Weird stuff: a model of the Wendelstein 7-X outer magnet
By Matin Durrani
It’s amazing who you can meet at a conference.
At a sumptuous four-course dinner at Prague’s Kaiserstenjsky Palac last night – held as part of Europe’s Research Connection conference — I sat next to an Italian architect called Pietro Laureano, who researches the ancient tradition of digging tunnels in the Saraha desert.
Sounds a bit mad, but as he explained to me through mouthfuls of “saffron risotto with smoked salmon and red parmesan pancakes”, the water condenses underground, creating pools from which you can drink or use to irrigate crops. He’s funded by UNESCO and has written a book all about it.
On my right was another Italian architect and anthropologist, who has written, among other things, a book on the history of pasta. He reckons that pasta was never a tradiational Italian dish but has only became so after being eaten by Italians who left for new lives in other countries. Pasta came to embody what it meant to be Italian, apparently.
Anyway, back to physics.
Out in the exhibition at the conference, I caught up with physicists from a couple of projects we’ve been following on Physics World over the last few years. One is ASPERA – a European group seeking to improve the continent’s work in astroparticle physics.

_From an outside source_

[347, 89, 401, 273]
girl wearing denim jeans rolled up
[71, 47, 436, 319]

As Thomas Berghöfer from the DESY lab in Hamburg explained, they’ve been funded through cash from the European Commission to form what is known in the jargon as a European Research Area Network (ERA-NET). With seven big new facilities on the drawing board, it’s a concrete example of what the European Research Area is all about – enhancing Europe’s strengths in science through co-ordinated action.
Meanwhile, Patrizio Antici was on hand to talk about Europe’s plans for a European Light Infrastructure – a planned exawatt laser that would be a thousand times more powerful than Megajoule in France or the National Ignition Facility in the US. (Memo to Physics World’s news editor: this is something we need to keep readers updated on.)
I also bumped into Chris Ibbott, a mechanical engineer who, working closely with physicists, helped to design one part of the ITER fusion reactor that’s currently being built in France. In front of a scale-model of the experiment, he explained just how complex this facility will be, not least trying to keep the plasma stable.
That’s why the Wendelstein 7-X reactor in Greifswald, Germany, is interesting: it can keep a plasma stable without needing a central solenoid. The snag is it’s got an outer magnet bent into a really weird shape, as the model in the photo above shows.
Like digging water-gathering tunnels in the Sahara or trying to get 27 separate European nations to collaborate, the Wendelstein 7-X reactor seems weird, but it might just work.